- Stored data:
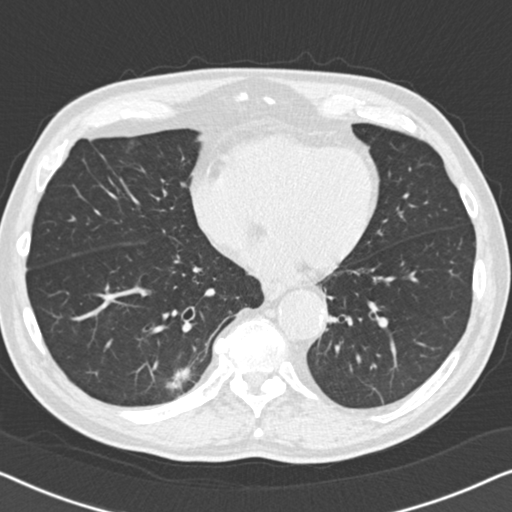
Axial slice from a low-dose chest CT screening exam; second screening round (one year after baseline); lung window (W 1500 / L -600 HU); 2 mm slice thickness; standard (soft-tissue) reconstruction kernel (B30f); slice 114 of 164 in the series; 512 × 512 image matrix. Male participant, aged 74 years at enrolment. Current smoker at enrolment.
- Expert reader's lesion annotation, bounding box [x1, y1, x2, y2] px = [150, 347, 219, 406].
- The screening reader recorded 5 non-calcified nodules or masses ≥4 mm on this exam; which of them this box marks is not recorded.
- Official screen result: positive, other.
- Lung cancer was diagnosed 55 days after this screen: bronchiolo-alveolar adenocarcinoma, NOS, right lower lobe, moderately differentiated (G2), stage IA (AJCC 6th edition), 16 mm at pathology.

- Instructions for the task: Please repeat every record above exactly, leaving the pictures out.

- Expected answer:
Axial slice from a low-dose chest CT screening exam; second screening round (one year after baseline); lung window (W 1500 / L -600 HU); 2 mm slice thickness; standard (soft-tissue) reconstruction kernel (B30f); slice 114 of 164 in the series; 512 × 512 image matrix. Male participant, aged 74 years at enrolment. Current smoker at enrolment.
- Expert reader's lesion annotation, bounding box [x1, y1, x2, y2] px = [150, 347, 219, 406].
- The screening reader recorded 5 non-calcified nodules or masses ≥4 mm on this exam; which of them this box marks is not recorded.
- Official screen result: positive, other.
- Lung cancer was diagnosed 55 days after this screen: bronchiolo-alveolar adenocarcinoma, NOS, right lower lobe, moderately differentiated (G2), stage IA (AJCC 6th edition), 16 mm at pathology.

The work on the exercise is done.